Skip to main content

Next stop for SpaceX’s Crew Dragon? The top of a Falcon 9 rocket

SpaceX is just days away from its historic joint mission with NASA to the International Space Station, with the final preparations now underway.

Nudging the excitement dial up toward 11, the commercial space company on Monday tweeted a couple of photos of the Crew Dragon arriving at Launch Complex 39A at the Kennedy Space Center in Florida — the starting point for its much-anticipated launch on Wednesday, May 27.

The final step will be for the team to carefully place the capsule on top of the SpaceX Falcon 9 rocket that will take it to space.

The Demo-2 mission is gaining much attention among space fans as it’ll be the first time for astronauts to use the Crew Dragon capsule. It’ll also be the first astronaut launch from U.S. soil since NASA retired the Space Shuttle program in 2011.
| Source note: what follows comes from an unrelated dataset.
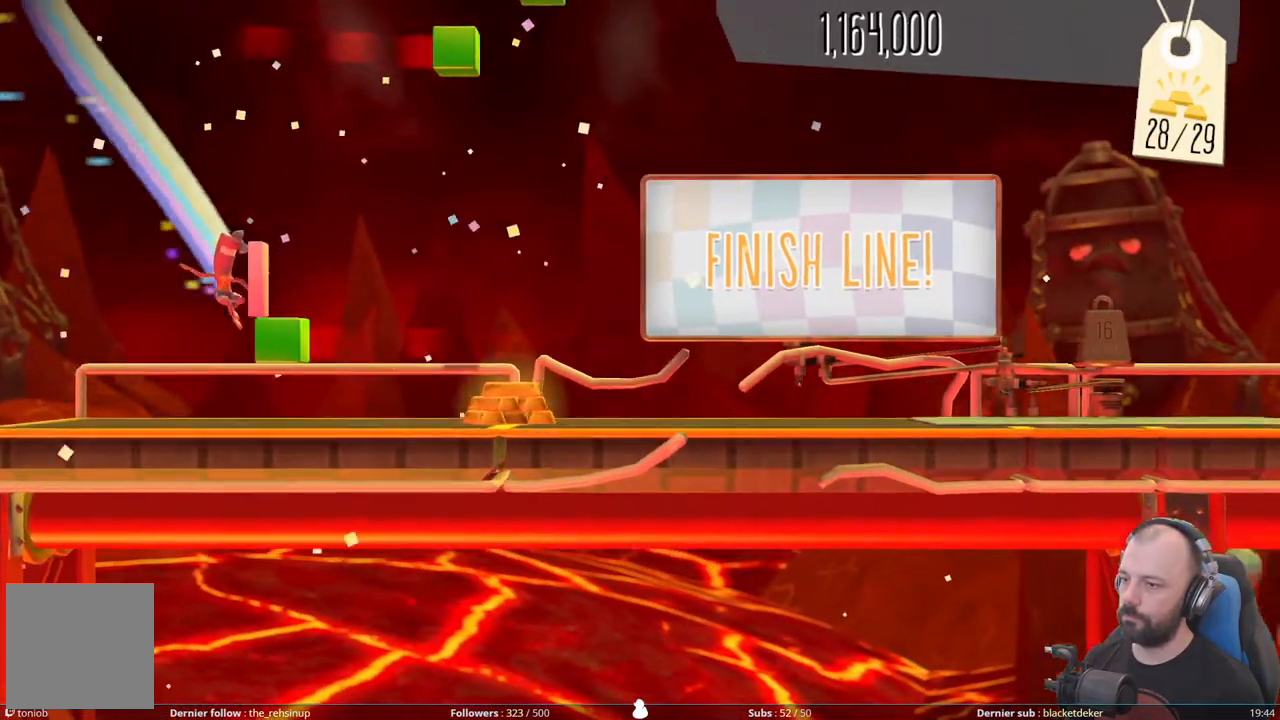
{"buttons": ["DPAD_RIGHT"], "right_stick": "center", "events": []}
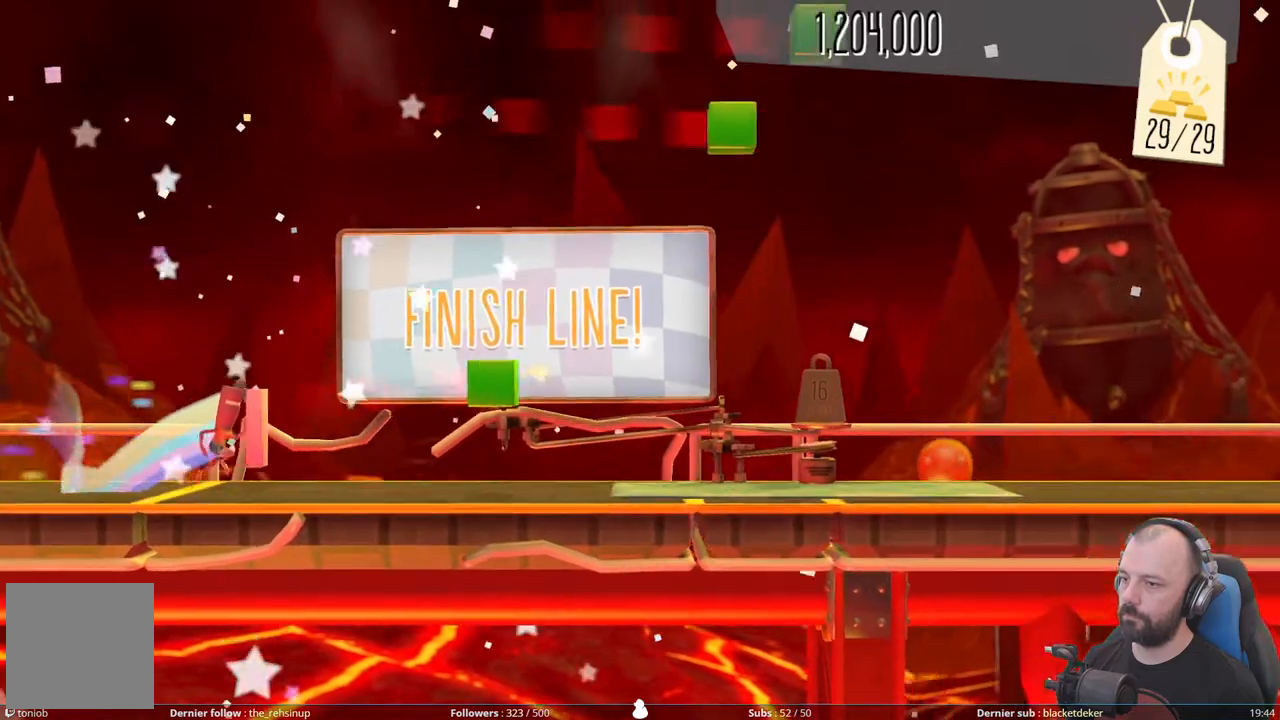
{"buttons": ["R1"], "right_stick": "center", "events": [[140, "DPAD_RIGHT", "up"], [220, "R1", "down"], [380, "R1", "up"], [400, "R1", "down"]]}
Astronauts Bob Behnken, 49, and Doug Hurley, 53, will be aboard the spacecraft. Both are currently in isolation ahead of the mission, and have been tweeting about some of their preparations leading up to the groundbreaking trip.
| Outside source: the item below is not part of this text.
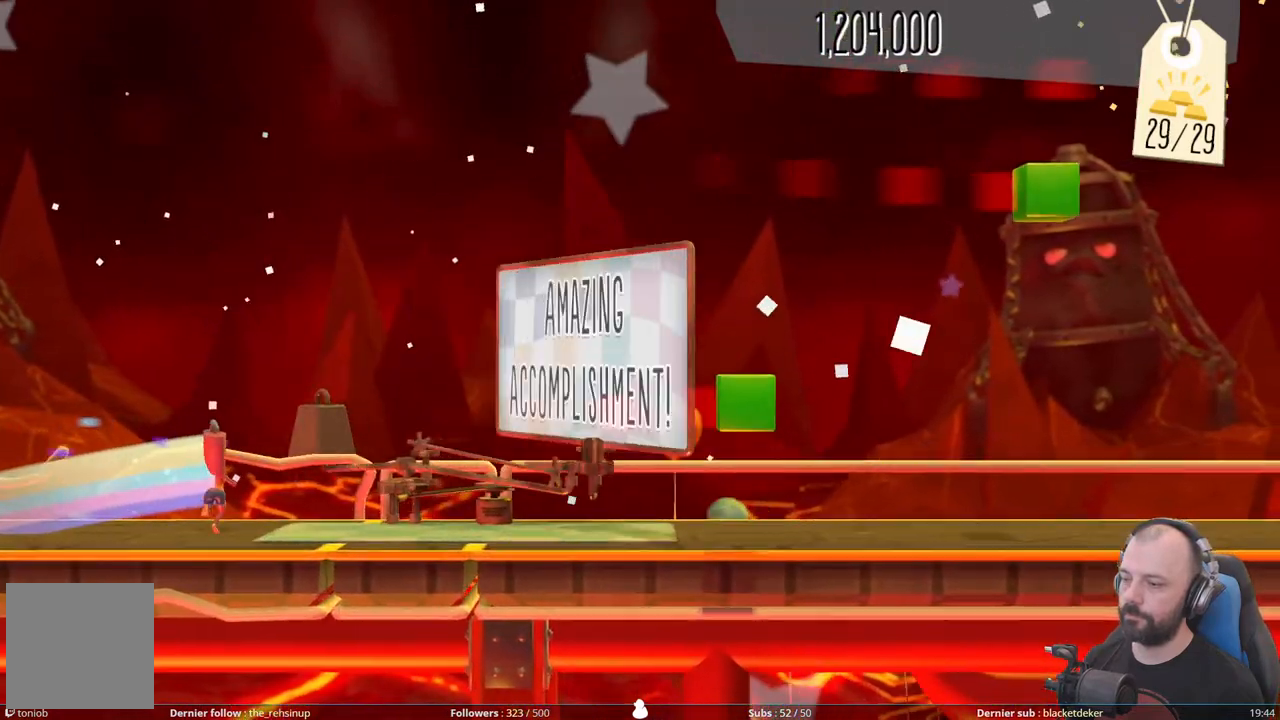
{"buttons": ["R1"], "right_stick": "center", "events": [[80, "R1", "up"], [120, "R1", "down"]]}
The Crew Dragon, which can carry up to seven people, is based on the design of SpaceX’s Dragon cargo spacecraft that made 20 successful supply trips to and from the ISS between 2012 and April 2020, when it made its final outing.

Now it’s the Crew Dragon taking center stage, carrying astronauts and cargo to the orbiting outpost around 250 miles above Earth.

The spacecraft, as you would expect, has been thoroughly tested, overcoming various challenges along the way. Last year the Crew Dragon achieved a successful crewless test run, docking with the space station before returning to Earth.

Assuming everything goes according to plan, the mission will also be a big stepping stone to SpaceX’s proposed space tourism service that would see high-paying space travelers heading to the ISS for a once-in-a-lifetime vacation.